Gängelungen durch die Schulleitung

  • Die Entfernung aus dem Beamtenverhältnis wäre natürlich schon die Höchstmaßnahme, aber auch niedrigschwelligere Maßnahmen wie eine Kürzung der Dienstbezüge könnte schon motivierend wirken, pünktlich zu kommen.

  • Kürzung der Dienstbezüge könnte schon motivierend wirken, pünktlich zu kommen

    Oder wirken so, dass der Kollege sich dann als Ausgleich erstmal für 4 Wochen einen Krankenschein holt. Die Schule kann zusehen, wer die Abiprüfungen macht etc.

    Mich wundert, dass diese Fälle offenbar von der geschilderten Schulleitung gar nicht bedacht werden. Sie begibt sich damit doch auf sehr dünnes Eis, denn die Arbeit hat sie letztlich auch selbst.
    Einfacher wäre es, die Kollegen gewähren zu lassen.

  • Das ist doch lächerlich. Wer sich als Schulleitung von der diffusen Angst, jemand könne sich krank melden, darin behindern lässt dafür zu sorgen, dass sein Laden korrekt läuft, ist wohl falsch auf dem Posten.

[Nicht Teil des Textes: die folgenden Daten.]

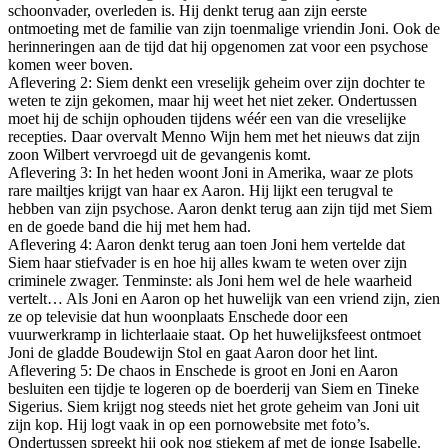
schoonvader, overleden is. Hij denkt terug aan zijn eerste
ontmoeting met de familie van zijn toenmalige vriendin Joni. Ook de
herinneringen aan de tijd dat hij opgenomen zat voor een psychose
komen weer boven.
Aflevering 2: Siem denkt een vreselijk geheim over zijn dochter te
weten te zijn gekomen, maar hij weet het niet zeker. Ondertussen
moet hij de schijn ophouden tijdens wéér een van die vreselijke
recepties. Daar overvalt Menno Wijn hem met het nieuws dat zijn
zoon Wilbert vervroegd uit de gevangenis komt.
Aflevering 3: In het heden woont Joni in Amerika, waar ze plots
rare mailtjes krijgt van haar ex Aaron. Hij lijkt een terugval te
hebben van zijn psychose. Aaron denkt terug aan zijn tijd met Siem
en de goede band die hij met hem had.
Aflevering 4: Aaron denkt terug aan toen Joni hem vertelde dat
Siem haar stiefvader is en hoe hij alles kwam te weten over zijn
criminele zwager. Tenminste: als Joni hem wel de hele waarheid
vertelt… Als Joni en Aaron op het huwelijk van een vriend zijn, zien
ze op televisie dat hun woonplaats Enschede door een
vuurwerkramp in lichterlaaie staat. Op het huwelijksfeest ontmoet
Joni de gladde Boudewijn Stol en gaat Aaron door het lint.
Aflevering 5: De chaos in Enschede is groot en Joni en Aaron
besluiten een tijdje te logeren op de boerderij van Siem en Tineke
Sigerius. Siem krijgt nog steeds niet het grote geheim van Joni uit
zijn kop. Hij logt vaak in op een pornowebsite met foto’s.
Ondertussen spreekt hij ook nog stiekem af met de jonge Isabelle.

  • Es könnte doch auch sein, dass er zB krank ist, morgens manchmal einfach länger braucht, Schlafstörungen hat oder einfach psychisch nicht gut drauf ist. Offenbar ist das hier nicht erfragt worden

    Im Ausgangsbeitrag ist davon nicht die Rede, also muss man erst einmal davon ausgehen, dass es

    • Rumtrödeln
    • Unorganisiertheit
    • Oder Absicht

    Ist.

    Also geht man dem als Schulleiter nach.

    Wenn der Kollege dann wiederholt erwischt wird, kann er entweder sein Verhalten ändern oder er begründet es - DANN findet man bestimmt eine Lösung, um dem Kollegen zu helfen (wenn deine Überlegungen zutreffen. )

    Aber dafür muss er wissen, dass sein Verhalten auffällt und Fragen aufwirft.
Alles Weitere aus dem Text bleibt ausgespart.